[EXERCISE REQUIREMENTS]
Each entry should appear in the answer exactly as written.

[RECORDS]
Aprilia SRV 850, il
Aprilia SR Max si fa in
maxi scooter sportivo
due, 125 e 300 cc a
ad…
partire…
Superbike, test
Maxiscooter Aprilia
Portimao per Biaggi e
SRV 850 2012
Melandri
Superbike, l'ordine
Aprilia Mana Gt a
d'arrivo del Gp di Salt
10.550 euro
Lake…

[THE ANSWER]
Aprilia SRV 850, il
Aprilia SR Max si fa in
maxi scooter sportivo
due, 125 e 300 cc a
ad…
partire…
Superbike, test
Maxiscooter Aprilia
Portimao per Biaggi e
SRV 850 2012
Melandri
Superbike, l'ordine
Aprilia Mana Gt a
d'arrivo del Gp di Salt
10.550 euro
Lake…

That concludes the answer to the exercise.